On the face of it you have normal levels of relative humidity, averaging around 75%RH. But what is missing from this data is the temperature difference between the datalogger and the external wall. Taking the difference in the two above laser thermometer readings of 2.5°C, I have recalculated the surface relative humidity applying the August-Roche-Magnus formula: 100*𝑒(𝑐𝑏(𝑇𝐷−𝑇)(𝑐+𝑇)(𝑐+𝑇𝐷)) [c d are constants, TD = dew point and T=temperature). See seperate Excel file.
Groundwater risk assessment
- Rising damp is the “upwards flow of moisture through a permeable wall structure, the moisture being derived from groundwater”.
- Groundwater is subterranean water at or below the water table.

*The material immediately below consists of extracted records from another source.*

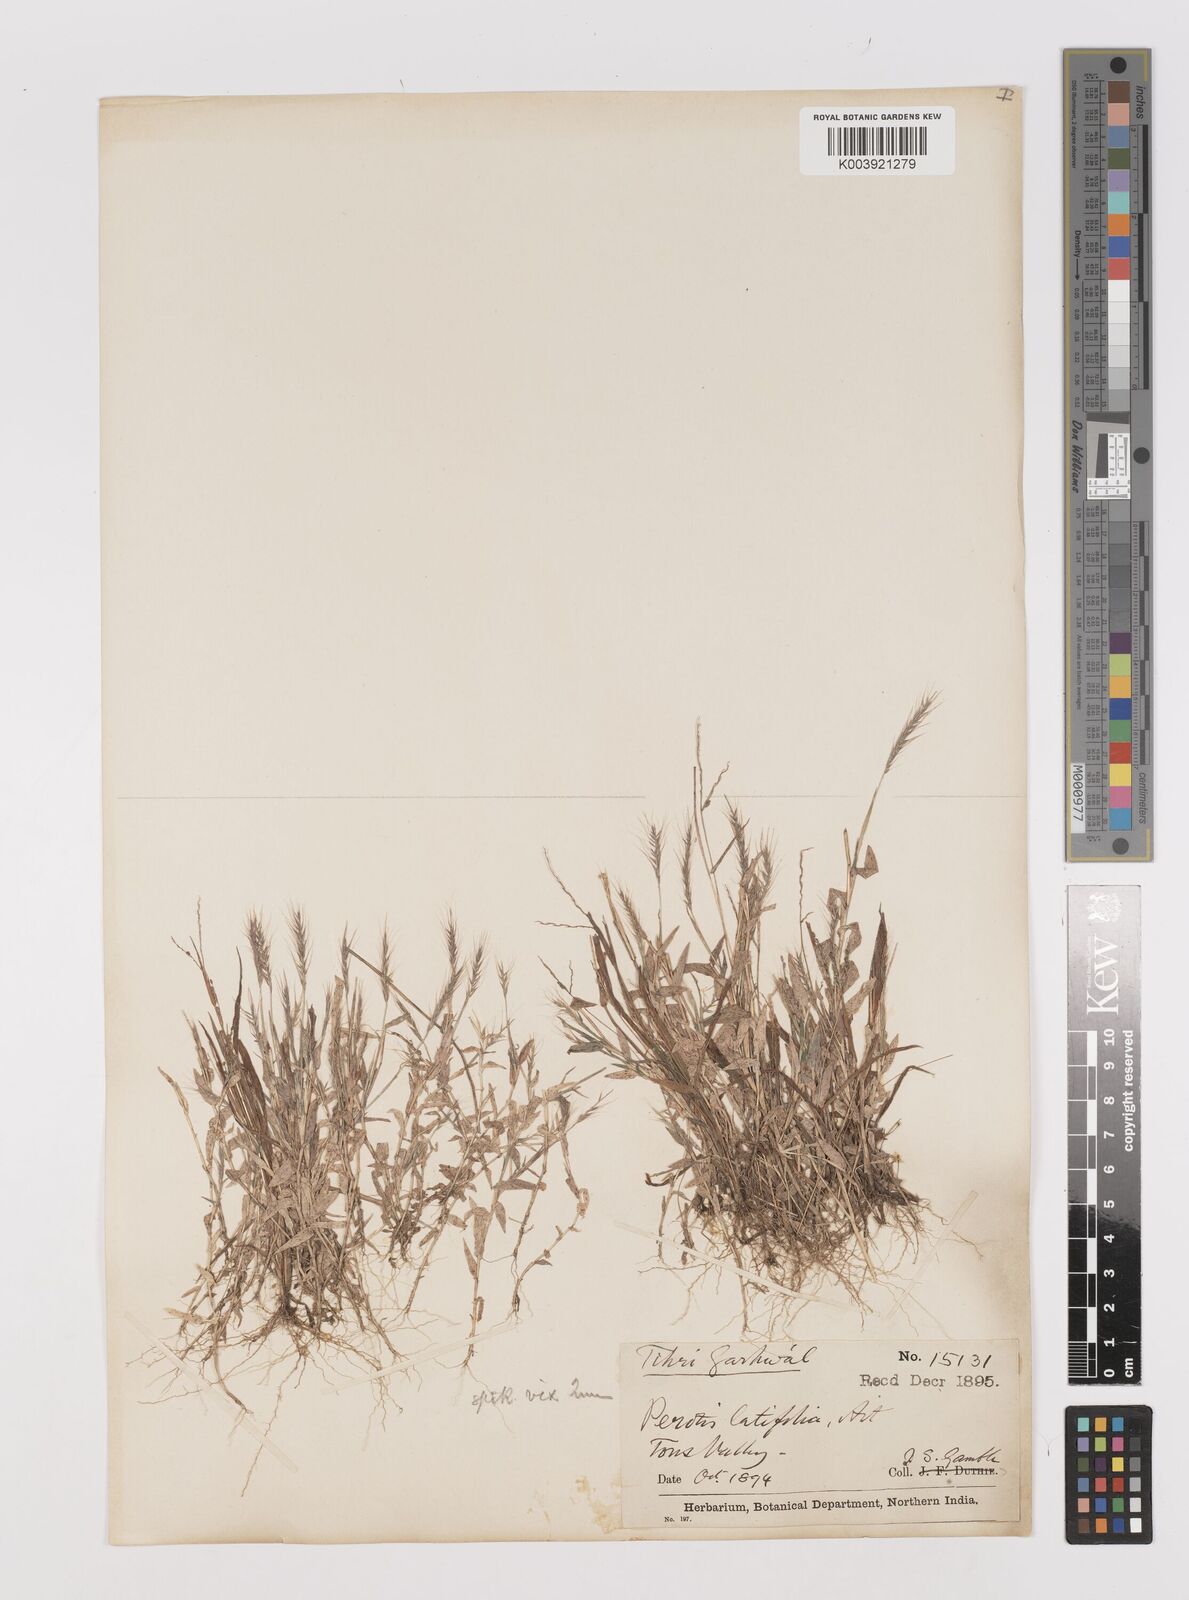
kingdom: Plantae
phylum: Tracheophyta
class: Liliopsida
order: Poales
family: Poaceae
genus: Perotis
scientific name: Perotis hordeiformis
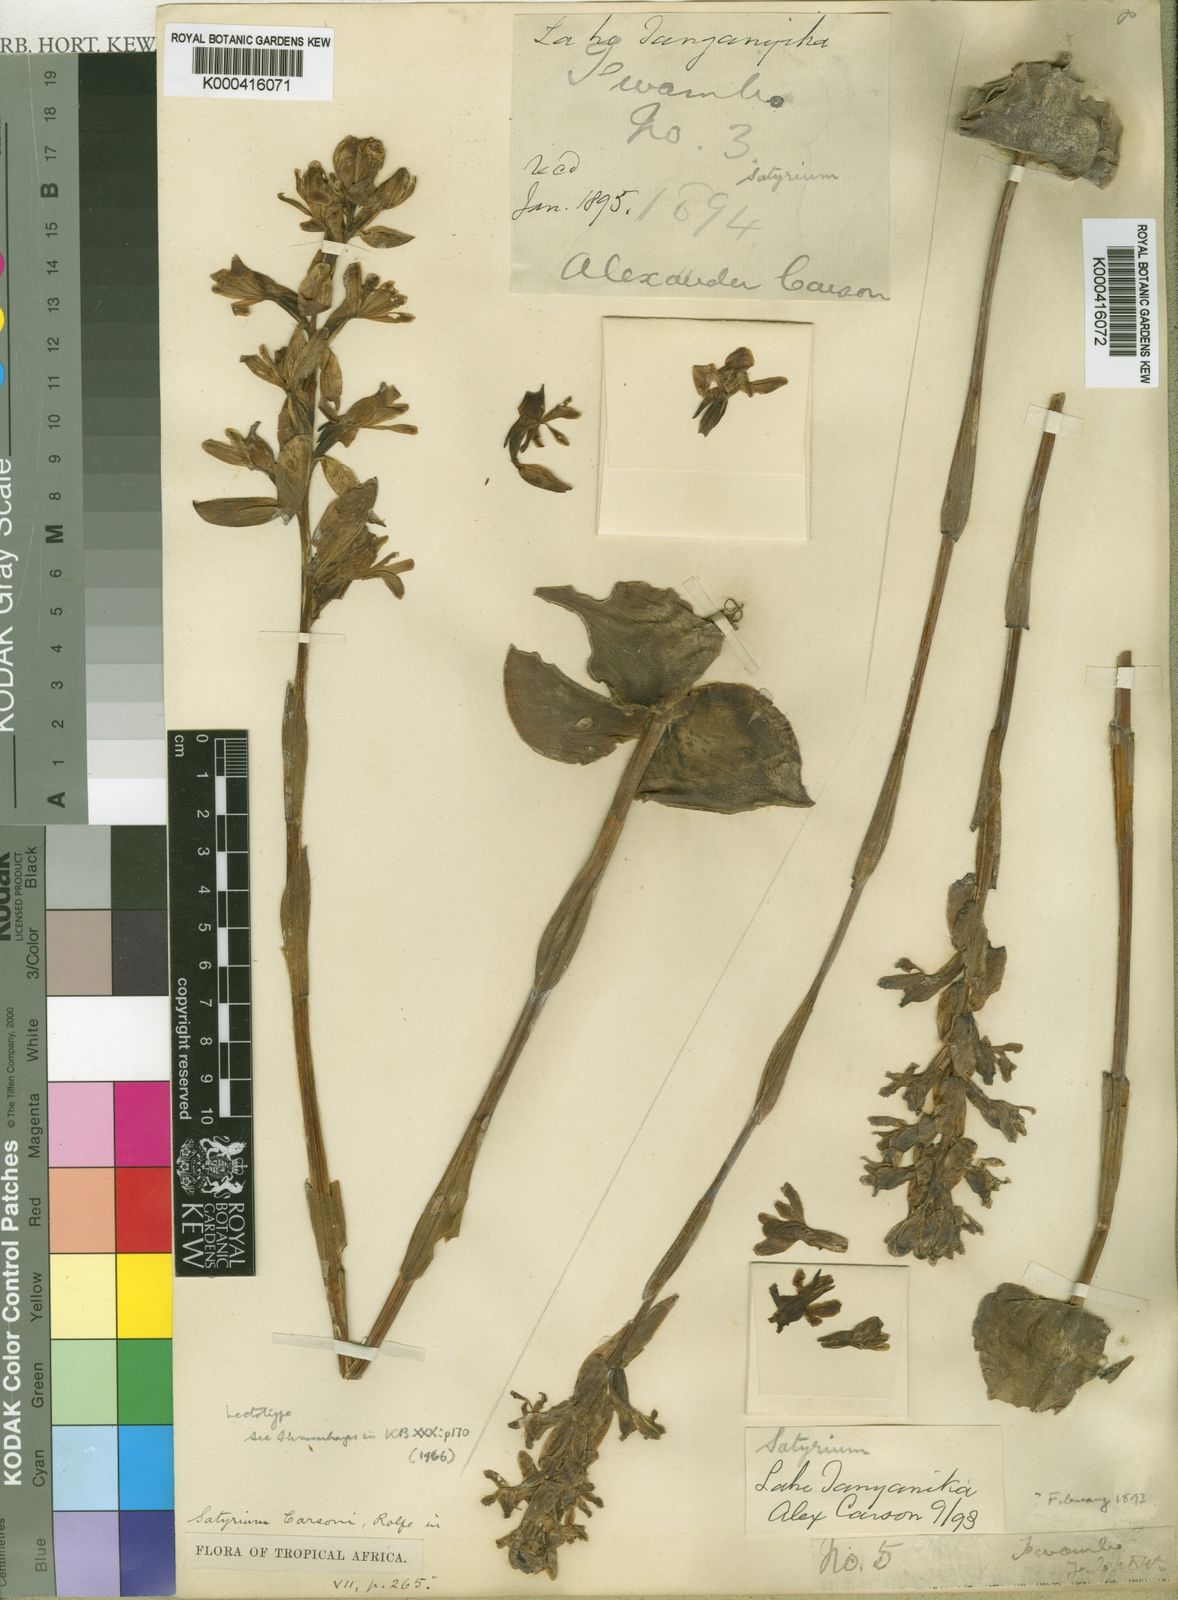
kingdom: Plantae
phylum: Tracheophyta
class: Liliopsida
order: Asparagales
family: Orchidaceae
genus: Satyrium
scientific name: Satyrium carsonii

- Groundwater behaves different to rainwater in soil, as it is at or below the water-table therefore there is no gravitational force, it can’t disburse. By contrast rainwater can and should be drained away from a wall.
Flooding from surface water
Floodwater can be mistaken for groundwater. But even the risk of floodwater is very low.
Chemical damp proofing for misdiagnosed rising damp
Chemical damp proofing often causes major problems if rising damp is misdiagnosed, as the original absorbent plaster is normally replaced with impermeable (non-absorbent) damp proofer’s slurry, which hides rather than stops the underlying root cause of dampness.
Example from another property
If, as is commonly the case, condensation is the root cause, excess humidity can become trapped at the interface between the original permeable plaster and impermeable slurry. This damage results from two damp proofing treatments from the same damp proofer you were considering. They said the work was not covered under their guarantee, instead quoted an additional £16,000 to repair.
Example from second property
Unfortunately conflict of interests and lack of evidence results in overstated rising damp diagnosis. Contractors can’t be blamed, treatment for rising damp may be their only profit.
I recommend overrunning the extractor fans until relative humidity comes down and the walls dry out, which can take 1 month per 1mm, i.e. about 9 months.
Note the small crack in the brick it’s on likely to cause too many problems but should all other cracks to masonry paint or render.